■ READING PASSAGE:
%%

State-level review decisions in due process cases, though they lack binding force outside the cases themselves, often have instructive value for Impartial Hearing Officers. That is the case with Decision No. 190028, (SRO No. 20-080), N.Y.S. Educ. Dep’t State Review Officer, June 18, 2020.
The case involved a student with language impairment and other disabilities. In an earlier due process proceeding, an IHO ruled that the school system had denied the student a free, appropriate public education during the 2015-16, 2016-17, and 2017-18 school years. An interim disposition required an independent neuropsychological evaluation, which led to a December 2017, IEP meeting and IEP. The student began attending the Aaron School in May 2018. The IHO issued a final decision on June 25, 2018, which ordered tuition reimbursement for the parental placement of the child at the Aaron School during the 2017-18 school year, as well as compensatory services. The final decision was not appealed, and the parties subsequently entered into a settlement agreement regarding the parent’s claim that the school system failed to offer the student a FAPE during the 2018-19 school year. Near the end of that school year, on May 29, 2019, the parent entered a re-enrollment contract with the Aaron School for the 2019-20 school year. The parent never received notice of an IEP meeting or placement recommendation for the 2019-20 school year, and early in August wrote the school system that she would place the student unilaterally at Aaron for that year and seek funding from the school system. The parent filed for due process on October 7, 2019. The IHO in this proceeding made an interim ruling on October 15, 2019 that the parties agreed the Aaron School was the student’s pendency placement based on the unappealed 2018 IHO decision, that the school system had to provide the pendency services, and that the failure to fund the services before the October 15, 2019 ruling was itself a denial of FAPE. The school system objected on the record to the last of those findings, and the IHO said on the record that the system could present its case on the merits at the full hearing.

%%

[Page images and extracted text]
%%

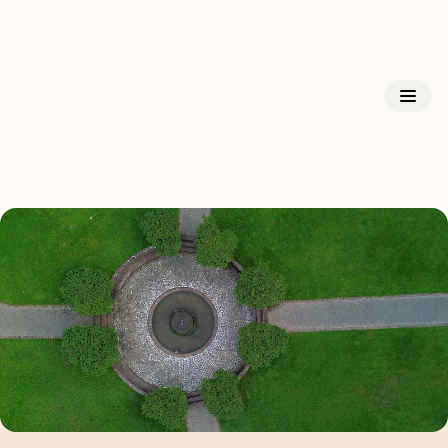
Kloster Triefenstein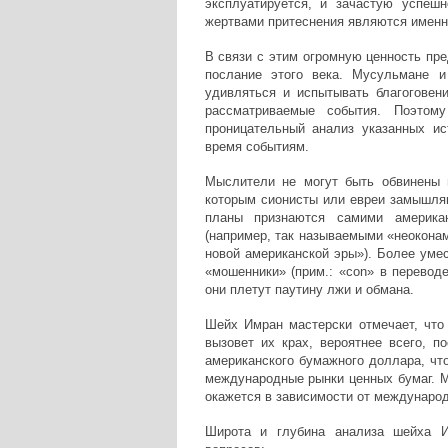
эксплуатируется, и зачастую успешн
жертвами притеснения являются именн
В связи с этим огромную ценность пр
послание этого века. Мусульмане 
удивляться и испытывать благоговен
рассматриваемые события. Поэто
проницательный анализ указанных и
время событиям.
Мыслители не могут быть обвинены в
которым сионисты или евреи замышля
планы признаются самими америка
(например, так называемыми «неоконам
новой американской эры»). Более уме
«мошенники» (прим.: «con» в переводе
они плетут паутину лжи и обмана.
Шейх Имран мастерски отмечает, что
вызовет их крах, вероятнее всего, 
американского бумажного доллара, чт
международные рынки ценных бумаг. 
окажется в зависимости от междунаро
Широта и глубина анализа шейха 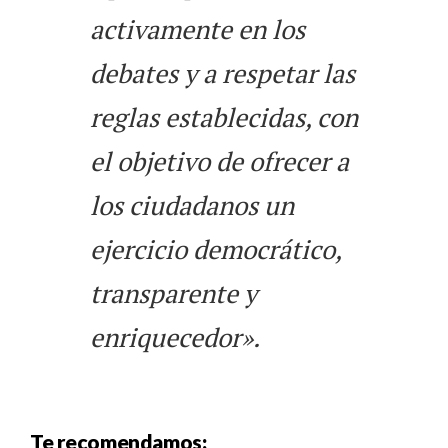
activamente en los
debates y a respetar las
reglas establecidas, con
el objetivo de ofrecer a
los ciudadanos un
ejercicio democrático,
transparente y
enriquecedor».
Te recomendamos: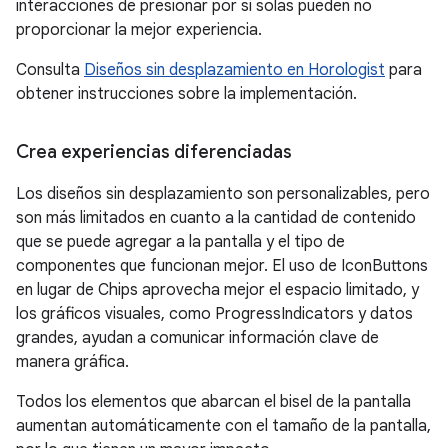
interacciones de presionar por sí solas pueden no
proporcionar la mejor experiencia.
Consulta
Diseños sin desplazamiento en Horologist
para
obtener instrucciones sobre la implementación.
Crea experiencias diferenciadas
Los diseños sin desplazamiento son personalizables, pero
son más limitados en cuanto a la cantidad de contenido
que se puede agregar a la pantalla y el tipo de
componentes que funcionan mejor. El uso de IconButtons
en lugar de Chips aprovecha mejor el espacio limitado, y
los gráficos visuales, como ProgressIndicators y datos
grandes, ayudan a comunicar información clave de
manera gráfica.
Todos los elementos que abarcan el bisel de la pantalla
aumentan automáticamente con el tamaño de la pantalla,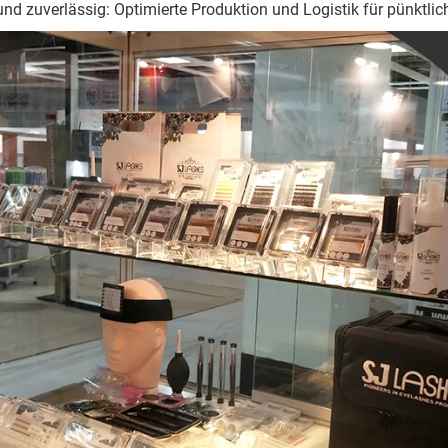
und zuverlässig: Optimierte Produktion und Logistik für pünktlic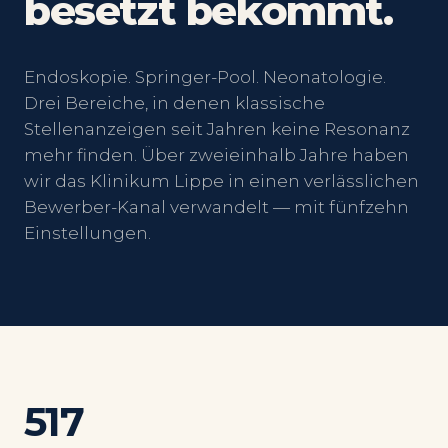
besetzt bekommt.
Endoskopie. Springer-Pool. Neonatologie.
Drei Bereiche, in denen klassische
Stellenanzeigen seit Jahren keine Resonanz
mehr finden. Über zweieinhalb Jahre haben
wir das Klinikum Lippe in einen verlässlichen
Bewerber-Kanal verwandelt — mit fünfzehn
Einstellungen.
517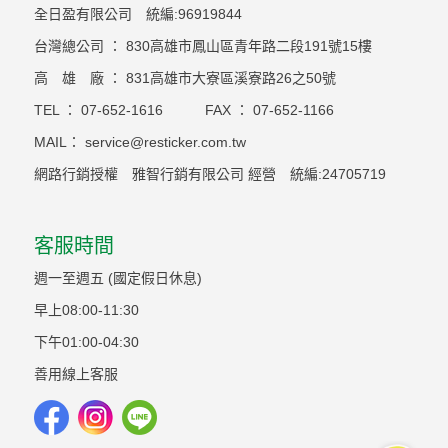
全日盈有限公司 統編:96919844
台灣總公司 ： 830高雄市鳳山區青年路二段191號15樓
高 雄 廠 ： 831高雄市大寮區溪寮路26之50號
TEL ：
07-652-1616
FAX ：
07-652-1166
MAIL：
service@resticker.com.tw
網路行銷授權 雅智行銷有限公司 經營 統編:24705719
客服時間
週一至週五 (國定假日休息)
早上08:00-11:30
下午01:00-04:30
善用線上客服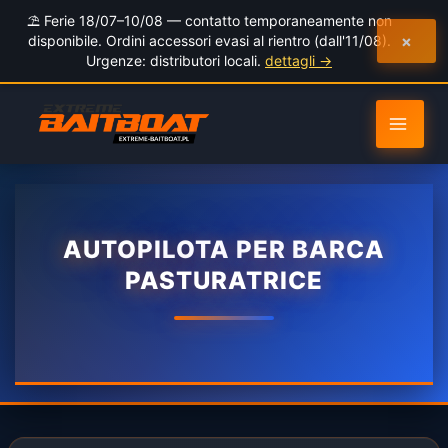
al
⛱️ Ferie 18/07–10/08 — contatto temporaneamente non
contenuto
×
disponibile. Ordini accessori evasi al rientro (dall'11/08).
Urgenze: distributori locali.
dettagli →
AUTOPILOTA PER BARCA
PASTURATRICE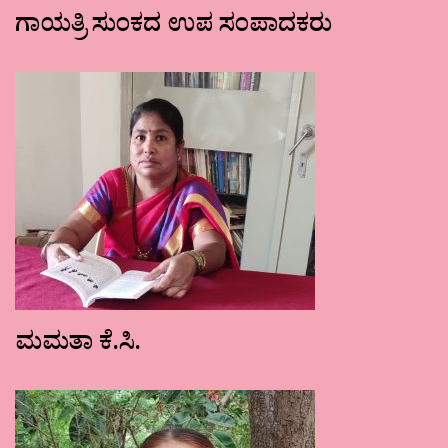
ಗಾಯತ್ರಿ ಸುಂಕದ ಉಪ ಸಂಪಾದಕರು
ಮಮತಾ ಕೆ.ಸಿ.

%%

■ WHAT YOU SHOULD DO:
Pick up the summary of the State Review Officer's due process decision above and continue it from its last sentence.

■ SOLVED EXERCISE:
A one-day hearing on March 27, 2020 led to a final decision on March 31. The IHO found a denial of FAPE for the 2019-20 school year. As described in the SRO decision, the IHO held first that the school system would not equitably be permitted to fail to offer the student a FAPE and simultaneously refuse to reimburse the parent for exercising self-help by means of a unilateral placement. Second, the IHO held that the Aaron School placement stopped being a unilateral placement when tuition was awarded in the unappealed June 25, 2018 hearing decision, and that the Aaron School continued as the pendency placement due to that decision, so it was the system’s burden to show it offered the student FAPE and that the Aaron School was not an appropriate placement. The system failed on both issues. The IHO held that the student’s placement continued to be at the Aaron School and ordered the system to fund the placement for 2019-20 and reimburse the parent any out-of-pocket expenses.
The SRO agreed with the school system that the Aaron School should not have been treated as the pendency placement as the IHO had ruled. Instead, the SRO agreed with the initial view of the parties that the case was to be treated as a private placement-reimbursement case. The SRO said that pendency and appropriateness of placement were distinct issues, and that each school year should be analyzed separately. The SRO read the June 2018 IHO decision as providing a remedy specific to the 2017-2018 school year and said there was no pending proceeding to trigger stay-put that would operate for the 2019-20 school year.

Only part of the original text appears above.